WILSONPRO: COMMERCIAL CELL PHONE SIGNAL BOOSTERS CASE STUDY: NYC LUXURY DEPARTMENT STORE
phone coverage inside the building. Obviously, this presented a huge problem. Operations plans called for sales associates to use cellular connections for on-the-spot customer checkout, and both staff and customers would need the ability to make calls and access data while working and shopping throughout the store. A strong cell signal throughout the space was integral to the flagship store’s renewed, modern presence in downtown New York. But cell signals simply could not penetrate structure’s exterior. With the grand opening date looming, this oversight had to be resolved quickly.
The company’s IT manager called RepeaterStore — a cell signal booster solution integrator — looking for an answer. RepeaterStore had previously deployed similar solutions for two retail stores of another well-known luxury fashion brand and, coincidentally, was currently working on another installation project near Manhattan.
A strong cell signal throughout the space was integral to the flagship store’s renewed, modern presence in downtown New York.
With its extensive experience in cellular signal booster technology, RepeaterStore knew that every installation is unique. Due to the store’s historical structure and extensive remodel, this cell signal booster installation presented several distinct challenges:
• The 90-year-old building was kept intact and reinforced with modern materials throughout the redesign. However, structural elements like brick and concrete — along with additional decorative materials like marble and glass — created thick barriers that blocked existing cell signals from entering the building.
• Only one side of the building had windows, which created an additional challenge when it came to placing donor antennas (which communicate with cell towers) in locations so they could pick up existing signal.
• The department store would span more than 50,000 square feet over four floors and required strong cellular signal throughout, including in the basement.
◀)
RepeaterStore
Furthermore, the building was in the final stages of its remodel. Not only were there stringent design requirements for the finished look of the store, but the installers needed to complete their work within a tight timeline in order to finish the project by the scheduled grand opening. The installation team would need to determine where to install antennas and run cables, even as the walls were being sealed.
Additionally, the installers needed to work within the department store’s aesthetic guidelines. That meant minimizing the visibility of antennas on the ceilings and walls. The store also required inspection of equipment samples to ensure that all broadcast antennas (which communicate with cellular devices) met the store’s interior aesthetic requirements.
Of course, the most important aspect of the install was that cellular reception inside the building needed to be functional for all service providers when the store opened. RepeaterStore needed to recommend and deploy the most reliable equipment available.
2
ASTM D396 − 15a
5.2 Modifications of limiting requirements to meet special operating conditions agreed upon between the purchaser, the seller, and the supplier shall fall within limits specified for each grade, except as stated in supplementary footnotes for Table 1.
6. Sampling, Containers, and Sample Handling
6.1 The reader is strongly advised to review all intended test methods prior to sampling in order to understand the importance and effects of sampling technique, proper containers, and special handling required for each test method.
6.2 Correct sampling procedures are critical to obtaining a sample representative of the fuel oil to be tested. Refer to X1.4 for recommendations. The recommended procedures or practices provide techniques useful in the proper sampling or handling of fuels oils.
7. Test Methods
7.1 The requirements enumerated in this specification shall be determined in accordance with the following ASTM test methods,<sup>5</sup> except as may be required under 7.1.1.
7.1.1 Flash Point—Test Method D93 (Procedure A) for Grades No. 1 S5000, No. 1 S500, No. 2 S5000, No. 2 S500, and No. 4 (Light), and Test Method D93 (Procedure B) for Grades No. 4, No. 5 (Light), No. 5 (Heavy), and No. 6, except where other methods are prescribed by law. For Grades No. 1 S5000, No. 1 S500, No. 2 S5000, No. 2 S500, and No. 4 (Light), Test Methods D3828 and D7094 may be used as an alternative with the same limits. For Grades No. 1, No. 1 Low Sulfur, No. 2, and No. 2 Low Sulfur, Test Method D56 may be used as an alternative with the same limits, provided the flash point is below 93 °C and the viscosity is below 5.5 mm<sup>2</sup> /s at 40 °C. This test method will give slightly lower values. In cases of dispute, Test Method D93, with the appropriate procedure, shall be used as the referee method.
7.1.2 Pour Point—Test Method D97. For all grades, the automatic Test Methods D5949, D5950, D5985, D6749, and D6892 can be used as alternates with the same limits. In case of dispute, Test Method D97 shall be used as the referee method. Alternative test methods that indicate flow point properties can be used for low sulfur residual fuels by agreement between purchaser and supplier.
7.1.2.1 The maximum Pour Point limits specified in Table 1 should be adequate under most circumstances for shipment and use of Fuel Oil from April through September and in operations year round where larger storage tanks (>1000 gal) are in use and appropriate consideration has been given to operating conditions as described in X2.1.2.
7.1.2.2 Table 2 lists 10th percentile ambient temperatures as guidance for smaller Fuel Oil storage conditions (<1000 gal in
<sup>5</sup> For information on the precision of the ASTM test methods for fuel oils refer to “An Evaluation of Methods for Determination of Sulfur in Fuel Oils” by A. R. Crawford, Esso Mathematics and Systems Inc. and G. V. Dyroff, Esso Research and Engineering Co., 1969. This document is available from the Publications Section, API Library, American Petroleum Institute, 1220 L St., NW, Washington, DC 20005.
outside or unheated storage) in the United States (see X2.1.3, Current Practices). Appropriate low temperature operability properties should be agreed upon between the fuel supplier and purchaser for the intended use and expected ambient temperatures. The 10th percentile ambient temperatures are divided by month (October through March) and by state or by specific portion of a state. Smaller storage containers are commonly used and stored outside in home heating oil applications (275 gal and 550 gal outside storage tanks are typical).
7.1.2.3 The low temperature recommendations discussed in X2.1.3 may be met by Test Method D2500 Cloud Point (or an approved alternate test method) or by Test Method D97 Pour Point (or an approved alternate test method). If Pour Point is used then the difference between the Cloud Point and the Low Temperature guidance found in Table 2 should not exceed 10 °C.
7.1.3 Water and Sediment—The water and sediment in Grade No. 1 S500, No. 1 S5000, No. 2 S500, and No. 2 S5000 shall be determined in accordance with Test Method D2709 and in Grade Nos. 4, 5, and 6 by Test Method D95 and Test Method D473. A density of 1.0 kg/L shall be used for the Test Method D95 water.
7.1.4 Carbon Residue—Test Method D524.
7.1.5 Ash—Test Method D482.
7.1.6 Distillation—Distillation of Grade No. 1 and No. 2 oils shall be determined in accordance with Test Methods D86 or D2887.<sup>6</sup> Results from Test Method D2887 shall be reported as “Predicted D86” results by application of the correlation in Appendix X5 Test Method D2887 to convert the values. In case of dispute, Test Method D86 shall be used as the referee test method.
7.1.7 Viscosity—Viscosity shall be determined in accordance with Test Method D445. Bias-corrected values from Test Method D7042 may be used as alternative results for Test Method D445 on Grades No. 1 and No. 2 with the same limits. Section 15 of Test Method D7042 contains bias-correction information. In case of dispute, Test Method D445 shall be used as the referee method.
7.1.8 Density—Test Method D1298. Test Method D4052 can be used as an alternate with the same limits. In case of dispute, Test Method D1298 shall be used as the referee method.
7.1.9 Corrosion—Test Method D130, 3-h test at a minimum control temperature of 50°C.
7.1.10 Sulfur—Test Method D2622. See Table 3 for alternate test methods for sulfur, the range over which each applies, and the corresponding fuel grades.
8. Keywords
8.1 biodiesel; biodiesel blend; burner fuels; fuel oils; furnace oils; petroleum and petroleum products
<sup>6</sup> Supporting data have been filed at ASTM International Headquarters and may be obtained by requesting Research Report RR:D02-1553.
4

■ Task to complete
Set down only the line containing "7.1.3 Water and" and the lines after it through the end, exactly as they appear above.

■ Your solution
7.1.3 Water and Sediment—The water and sediment in Grade No. 1 S500, No. 1 S5000, No. 2 S500, and No. 2 S5000 shall be determined in accordance with Test Method D2709 and in Grade Nos. 4, 5, and 6 by Test Method D95 and Test Method D473. A density of 1.0 kg/L shall be used for the Test Method D95 water.
7.1.4 Carbon Residue—Test Method D524.
7.1.5 Ash—Test Method D482.
7.1.6 Distillation—Distillation of Grade No. 1 and No. 2 oils shall be determined in accordance with Test Methods D86 or D2887.<sup>6</sup> Results from Test Method D2887 shall be reported as “Predicted D86” results by application of the correlation in Appendix X5 Test Method D2887 to convert the values. In case of dispute, Test Method D86 shall be used as the referee test method.
7.1.7 Viscosity—Viscosity shall be determined in accordance with Test Method D445. Bias-corrected values from Test Method D7042 may be used as alternative results for Test Method D445 on Grades No. 1 and No. 2 with the same limits. Section 15 of Test Method D7042 contains bias-correction information. In case of dispute, Test Method D445 shall be used as the referee method.
7.1.8 Density—Test Method D1298. Test Method D4052 can be used as an alternate with the same limits. In case of dispute, Test Method D1298 shall be used as the referee method.
7.1.9 Corrosion—Test Method D130, 3-h test at a minimum control temperature of 50°C.
7.1.10 Sulfur—Test Method D2622. See Table 3 for alternate test methods for sulfur, the range over which each applies, and the corresponding fuel grades.
8. Keywords
8.1 biodiesel; biodiesel blend; burner fuels; fuel oils; furnace oils; petroleum and petroleum products
<sup>6</sup> Supporting data have been filed at ASTM International Headquarters and may be obtained by requesting Research Report RR:D02-1553.
4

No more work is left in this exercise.